В этих розах были и шипы. «Москва неблагородно поступила с ним, – писал Шевырев. – После неумеренных похвал и лестных приемов охладели к нему, начали даже клеветать на него, возводить на него обвинения в искательстве, наушничестве и шпионстве перед государем».

Доходили ли эти сплетни до Пушкина, кто знает. Но, вернувшись поздно осенью в Михайловское, он писал Вяземскому:

«…Деревня мне пришла как-то по сердцу. Есть какое-то поэтическое наслаждение возвратиться вольным в покинутую тюрьму. Ты знаешь, что я не корчу чувствительность, но встреча моей дворни, хамов и моей няни, – ей Богу, приятнее щекотит сердце, чем слава, наслаждения самолюбия, рассеянности и пр. Няня моя уморительна. Вообрази, что 70-ти лет она выучила наизусть новую молитву о умилении сердца владыки и укрощении духа его свирепости, молитвы, вероятно, сочиненной при Ц. Иване. Теперь у ней попы дерут молебен и мешают мне заниматься делом» (9 ноября 1826 г.).

Однако деревенская тишина уже не могла его удовлетворять. Он стал редким гостем в Михайловском. Только урывками видела теперь Арина Родионовна своего любимца. В Академическое издание писем вошли и ее два письма к поэту, где сквозь условный слог, которым до самой революции писали малограмотные русские люди (а может быть, и сейчас пишут?), просвечивает заботливая ласка, есть отблеск ее лукавой усмешки:

«Желаю я тебе, любезному моему благодетелю, здравия и благополучия, я вас уведомляю, что я была в Петербурге: а об вас никто не может знать, где вы находитесь, и твои родители о вас соболезнуют, что вы к ним не приедете».

Дельвиг, Вяземский, Жуковский старались в это время примирить Пушкина с родителями. На это по-своему намекает Арина. Ее письмо кончается нежными словами: «При сем любезный друг я цалую ваши ручки с позволения вашего сто раз (генваря 30-го дня 1827 г.)».

В следующем письме она благодарит его за присылку денег и за письмо, к сожалению, не сохранившееся: «За все ваши милости я всем сердцем благодарна, вы у меня беспрестанно на сердце и на уме и только когда засну, забуду вас и ваши милости ко мне. Приезжай мой ангел к нам в Михайловское – всех лошадей на дорогу выставлю. Наши Петербургские летом не будут, они все едут непременно в Ревель – я вас буду ожидать и молить Бога, чтобы он дал нам свидеться».

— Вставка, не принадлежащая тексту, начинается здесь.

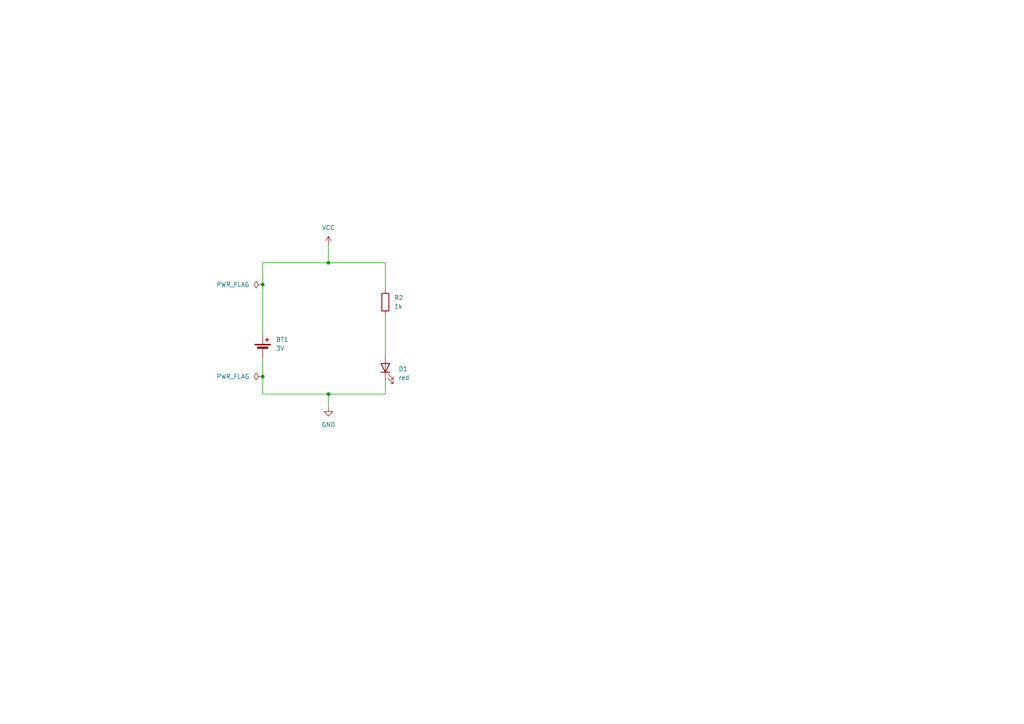
<source format=kicad_sch>
(kicad_sch
	(version 20250114)
	(generator "eeschema")
	(generator_version "9.0")
	(uuid "0bd8883f-59d5-4ff8-9e98-984448608255")
	(paper "A4")
	(title_block
		(title "Ejercicio 1 - Microcred Prototipado UEx 2025")
	)
	
	(junction
		(at 95.25 114.3)
		(diameter 0)
		(color 0 0 0 0)
		(uuid "4dbf4c12-d15e-4e57-838a-bb0ca3e54c8d")
	)
	(junction
		(at 95.25 76.2)
		(diameter 0)
		(color 0 0 0 0)
		(uuid "50e1cd38-31bc-4bff-9dca-e362a0201070")
	)
	(junction
		(at 76.2 82.55)
		(diameter 0)
		(color 0 0 0 0)
		(uuid "56663f7a-0a79-4346-8a02-7556ebc70a39")
	)
	(junction
		(at 76.2 109.22)
		(diameter 0)
		(color 0 0 0 0)
		(uuid "b24dd2a7-7efd-4a0d-b3ff-3ce41cce9734")
	)
	(wire
		(pts
			(xy 76.2 76.2) (xy 95.25 76.2)
		)
		(stroke
			(width 0)
			(type default)
		)
		(uuid "3f37b783-7c02-43f7-b8aa-157a42bc213e")
	)
	(wire
		(pts
			(xy 76.2 96.52) (xy 76.2 82.55)
		)
		(stroke
			(width 0)
			(type default)
		)
		(uuid "64942048-ecd4-4eaa-9ecd-f4498eca3d87")
	)
	(wire
		(pts
			(xy 95.25 114.3) (xy 76.2 114.3)
		)
		(stroke
			(width 0)
			(type default)
		)
		(uuid "64bcd5c7-160f-4ffa-918a-dc5f657168fb")
	)
	(wire
		(pts
			(xy 111.76 114.3) (xy 95.25 114.3)
		)
		(stroke
			(width 0)
			(type default)
		)
		(uuid "7a7237c8-3ba5-41c5-aaed-7ac4bf53edfa")
	)
	(wire
		(pts
			(xy 111.76 91.44) (xy 111.76 102.87)
		)
		(stroke
			(width 0)
			(type default)
		)
		(uuid "81ab5d3a-d124-4de3-97ed-4f5d05edbc13")
	)
	(wire
		(pts
			(xy 95.25 71.12) (xy 95.25 76.2)
		)
		(stroke
			(width 0)
			(type default)
		)
		(uuid "a5dff711-fc88-4510-87e7-bfc2b07c8ef2")
	)
	(wire
		(pts
			(xy 111.76 76.2) (xy 111.76 83.82)
		)
		(stroke
			(width 0)
			(type default)
		)
		(uuid "aaf440d6-7ec6-469d-add1-074c18c2b3f0")
	)
	(wire
		(pts
			(xy 76.2 104.14) (xy 76.2 109.22)
		)
		(stroke
			(width 0)
			(type default)
		)
		(uuid "b1ad8cb1-cb6c-490a-971f-eb817c1a380b")
	)
	(wire
		(pts
			(xy 76.2 82.55) (xy 76.2 76.2)
		)
		(stroke
			(width 0)
			(type default)
		)
		(uuid "b865e970-dce6-47a3-94b2-08d8310a2426")
	)
	(wire
		(pts
			(xy 76.2 109.22) (xy 76.2 114.3)
		)
		(stroke
			(width 0)
			(type default)
		)
		(uuid "cb724ad5-c8da-4060-8c71-13284cd3f382")
	)
	(wire
		(pts
			(xy 111.76 110.49) (xy 111.76 114.3)
		)
		(stroke
			(width 0)
			(type default)
		)
		(uuid "e93a04a2-8d5a-4294-abe6-22e0740adbc1")
	)
	(wire
		(pts
			(xy 95.25 76.2) (xy 111.76 76.2)
		)
		(stroke
			(width 0)
			(type default)
		)
		(uuid "eae2f619-f1a0-4073-8ca2-3c908e70744f")
	)
	(wire
		(pts
			(xy 95.25 114.3) (xy 95.25 118.11)
		)
		(stroke
			(width 0)
			(type default)
		)
		(uuid "ffbb241e-159d-4065-8c84-77fb96fc78dd")
	)
	(symbol
		(lib_id "power:PWR_FLAG")
		(at 76.2 109.22 90)
		(unit 1)
		(exclude_from_sim no)
		(in_bom yes)
		(on_board yes)
		(dnp no)
		(fields_autoplaced yes)
		(uuid "37a247f3-485d-42c0-a4a4-e5cf7c338ab8")
		(property "Reference" "#FLG02"
			(at 74.295 109.22 0)
			(effects
				(font
					(size 1.27 1.27)
				)
				(hide yes)
			)
		)
		(property "Value" "PWR_FLAG"
			(at 72.39 109.2199 90)
			(effects
				(font
					(size 1.27 1.27)
				)
				(justify left)
			)
		)
		(property "Footprint" ""
			(at 76.2 109.22 0)
			(effects
				(font
					(size 1.27 1.27)
				)
				(hide yes)
			)
		)
		(property "Datasheet" "~"
			(at 76.2 109.22 0)
			(effects
				(font
					(size 1.27 1.27)
				)
				(hide yes)
			)
		)
		(property "Description" "Special symbol for telling ERC where power comes from"
			(at 76.2 109.22 0)
			(effects
				(font
					(size 1.27 1.27)
				)
				(hide yes)
			)
		)
		(pin "1"
			(uuid "62fe7524-1c76-4da5-8e3f-e289a5d3ee89")
		)
		(instances
			(project ""
				(path "/0bd8883f-59d5-4ff8-9e98-984448608255"
					(reference "#FLG02")
					(unit 1)
				)
			)
		)
	)
	(symbol
		(lib_id "Device:LED")
		(at 111.76 106.68 90)
		(unit 1)
		(exclude_from_sim no)
		(in_bom yes)
		(on_board yes)
		(dnp no)
		(fields_autoplaced yes)
		(uuid "383102c3-de7f-4000-811f-fdb633e8690c")
		(property "Reference" "D1"
			(at 115.57 106.9974 90)
			(effects
				(font
					(size 1.27 1.27)
				)
				(justify right)
			)
		)
		(property "Value" "red"
			(at 115.57 109.5374 90)
			(effects
				(font
					(size 1.27 1.27)
				)
				(justify right)
			)
		)
		(property "Footprint" "LED_THT:LED_D5.0mm"
			(at 111.76 106.68 0)
			(effects
				(font
					(size 1.27 1.27)
				)
				(hide yes)
			)
		)
		(property "Datasheet" "~"
			(at 111.76 106.68 0)
			(effects
				(font
					(size 1.27 1.27)
				)
				(hide yes)
			)
		)
		(property "Description" "Light emitting diode"
			(at 111.76 106.68 0)
			(effects
				(font
					(size 1.27 1.27)
				)
				(hide yes)
			)
		)
		(property "Sim.Pins" "1=K 2=A"
			(at 111.76 106.68 0)
			(effects
				(font
					(size 1.27 1.27)
				)
				(hide yes)
			)
		)
		(pin "1"
			(uuid "7b8e1902-e35f-4976-850f-3c4344e1a241")
		)
		(pin "2"
			(uuid "129ff283-4222-4cff-bbdf-7dccaa16aef4")
		)
		(instances
			(project ""
				(path "/0bd8883f-59d5-4ff8-9e98-984448608255"
					(reference "D1")
					(unit 1)
				)
			)
		)
	)
	(symbol
		(lib_id "power:VCC")
		(at 95.25 71.12 0)
		(unit 1)
		(exclude_from_sim no)
		(in_bom yes)
		(on_board yes)
		(dnp no)
		(fields_autoplaced yes)
		(uuid "5449bf8d-ba6a-4cb9-a7f7-0fce80e3ef78")
		(property "Reference" "#PWR01"
			(at 95.25 74.93 0)
			(effects
				(font
					(size 1.27 1.27)
				)
				(hide yes)
			)
		)
		(property "Value" "VCC"
			(at 95.25 66.04 0)
			(effects
				(font
					(size 1.27 1.27)
				)
			)
		)
		(property "Footprint" ""
			(at 95.25 71.12 0)
			(effects
				(font
					(size 1.27 1.27)
				)
				(hide yes)
			)
		)
		(property "Datasheet" ""
			(at 95.25 71.12 0)
			(effects
				(font
					(size 1.27 1.27)
				)
				(hide yes)
			)
		)
		(property "Description" "Power symbol creates a global label with name \"VCC\""
			(at 95.25 71.12 0)
			(effects
				(font
					(size 1.27 1.27)
				)
				(hide yes)
			)
		)
		(pin "1"
			(uuid "ca32107b-e46f-4efe-b13f-8c8221534496")
		)
		(instances
			(project ""
				(path "/0bd8883f-59d5-4ff8-9e98-984448608255"
					(reference "#PWR01")
					(unit 1)
				)
			)
		)
	)
	(symbol
		(lib_id "power:PWR_FLAG")
		(at 76.2 82.55 90)
		(unit 1)
		(exclude_from_sim no)
		(in_bom yes)
		(on_board yes)
		(dnp no)
		(fields_autoplaced yes)
		(uuid "bb1c88fc-403b-4f77-b888-38c73c59d643")
		(property "Reference" "#FLG01"
			(at 74.295 82.55 0)
			(effects
				(font
					(size 1.27 1.27)
				)
				(hide yes)
			)
		)
		(property "Value" "PWR_FLAG"
			(at 72.39 82.5499 90)
			(effects
				(font
					(size 1.27 1.27)
				)
				(justify left)
			)
		)
		(property "Footprint" ""
			(at 76.2 82.55 0)
			(effects
				(font
					(size 1.27 1.27)
				)
				(hide yes)
			)
		)
		(property "Datasheet" "~"
			(at 76.2 82.55 0)
			(effects
				(font
					(size 1.27 1.27)
				)
				(hide yes)
			)
		)
		(property "Description" "Special symbol for telling ERC where power comes from"
			(at 76.2 82.55 0)
			(effects
				(font
					(size 1.27 1.27)
				)
				(hide yes)
			)
		)
		(pin "1"
			(uuid "9f0a5e63-d6e9-413c-8265-a01cbb8878c1")
		)
		(instances
			(project ""
				(path "/0bd8883f-59d5-4ff8-9e98-984448608255"
					(reference "#FLG01")
					(unit 1)
				)
			)
		)
	)
	(symbol
		(lib_id "power:GND")
		(at 95.25 118.11 0)
		(unit 1)
		(exclude_from_sim no)
		(in_bom yes)
		(on_board yes)
		(dnp no)
		(fields_autoplaced yes)
		(uuid "d56cea14-ef90-40f0-9ca2-73d420ad6d1f")
		(property "Reference" "#PWR02"
			(at 95.25 124.46 0)
			(effects
				(font
					(size 1.27 1.27)
				)
				(hide yes)
			)
		)
		(property "Value" "GND"
			(at 95.25 123.19 0)
			(effects
				(font
					(size 1.27 1.27)
				)
			)
		)
		(property "Footprint" ""
			(at 95.25 118.11 0)
			(effects
				(font
					(size 1.27 1.27)
				)
				(hide yes)
			)
		)
		(property "Datasheet" ""
			(at 95.25 118.11 0)
			(effects
				(font
					(size 1.27 1.27)
				)
				(hide yes)
			)
		)
		(property "Description" "Power symbol creates a global label with name \"GND\" , ground"
			(at 95.25 118.11 0)
			(effects
				(font
					(size 1.27 1.27)
				)
				(hide yes)
			)
		)
		(pin "1"
			(uuid "5c895598-cf3e-4e36-82e4-97bda2cd02d9")
		)
		(instances
			(project ""
				(path "/0bd8883f-59d5-4ff8-9e98-984448608255"
					(reference "#PWR02")
					(unit 1)
				)
			)
		)
	)
	(symbol
		(lib_id "Device:Battery_Cell")
		(at 76.2 101.6 0)
		(unit 1)
		(exclude_from_sim no)
		(in_bom yes)
		(on_board yes)
		(dnp no)
		(fields_autoplaced yes)
		(uuid "f8f1f3de-7d35-4394-bde0-369cf2a2a2d3")
		(property "Reference" "BT1"
			(at 80.01 98.4884 0)
			(effects
				(font
					(size 1.27 1.27)
				)
				(justify left)
			)
		)
		(property "Value" "3V"
			(at 80.01 101.0284 0)
			(effects
				(font
					(size 1.27 1.27)
				)
				(justify left)
			)
		)
		(property "Footprint" "Battery:BatteryHolder_Keystone_1058_1x2032"
			(at 76.2 100.076 90)
			(effects
				(font
					(size 1.27 1.27)
				)
				(hide yes)
			)
		)
		(property "Datasheet" "~"
			(at 76.2 100.076 90)
			(effects
				(font
					(size 1.27 1.27)
				)
				(hide yes)
			)
		)
		(property "Description" "Single-cell battery"
			(at 76.2 101.6 0)
			(effects
				(font
					(size 1.27 1.27)
				)
				(hide yes)
			)
		)
		(pin "1"
			(uuid "6f71b472-4148-4b31-9efe-e4b87bfe9633")
		)
		(pin "2"
			(uuid "1e97813a-fbd5-45be-bb38-232b556999e9")
		)
		(instances
			(project ""
				(path "/0bd8883f-59d5-4ff8-9e98-984448608255"
					(reference "BT1")
					(unit 1)
				)
			)
		)
	)
	(symbol
		(lib_id "Device:R")
		(at 111.76 87.63 0)
		(unit 1)
		(exclude_from_sim no)
		(in_bom yes)
		(on_board yes)
		(dnp no)
		(fields_autoplaced yes)
		(uuid "fd37a03e-c4be-465d-b3c8-e5eb964a5f64")
		(property "Reference" "R2"
			(at 114.3 86.3599 0)
			(effects
				(font
					(size 1.27 1.27)
				)
				(justify left)
			)
		)
		(property "Value" "1k"
			(at 114.3 88.8999 0)
			(effects
				(font
					(size 1.27 1.27)
				)
				(justify left)
			)
		)
		(property "Footprint" "Resistor_THT:R_Axial_DIN0309_L9.0mm_D3.2mm_P12.70mm_Horizontal"
			(at 109.982 87.63 90)
			(effects
				(font
					(size 1.27 1.27)
				)
				(hide yes)
			)
		)
		(property "Datasheet" "~"
			(at 111.76 87.63 0)
			(effects
				(font
					(size 1.27 1.27)
				)
				(hide yes)
			)
		)
		(property "Description" "Resistor"
			(at 111.76 87.63 0)
			(effects
				(font
					(size 1.27 1.27)
				)
				(hide yes)
			)
		)
		(pin "2"
			(uuid "2a5cd6ec-445c-48e4-8f66-3ea7f9dd62ba")
		)
		(pin "1"
			(uuid "517309bf-859d-41ff-8086-118a18d8b59a")
		)
		(instances
			(project ""
				(path "/0bd8883f-59d5-4ff8-9e98-984448608255"
					(reference "R2")
					(unit 1)
				)
			)
		)
	)
	(sheet_instances
		(path "/"
			(page "1")
		)
	)
	(embedded_fonts no)
)

</source>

На этот раз письмо кончается не только ласково, но и наставительно: «Прощай мой батюшка, Александр Сергеевич, за ваше здоровье я просфору вынула и молебен отслужила: поживи дружечек хорошенько, самому слюбится. Я, слава Богу, здорова, цалую ваши ручки, остаюсь вас многолюбящая няня ваша Арина Родионовна» (6 марта 1827 г.).

Это письмо помечено Тригорским. Вероятно, няня диктовала его одной из красавиц Трех Гор, которые тоже скучали без поэта.

Он провел с няней в Михайловском лето и часть осени 1827 года. На следующий год та, кого Пушкин звал мамушкой, кого так нежно воспел, скончалась. Одним верным, чутким другом у него стало меньше.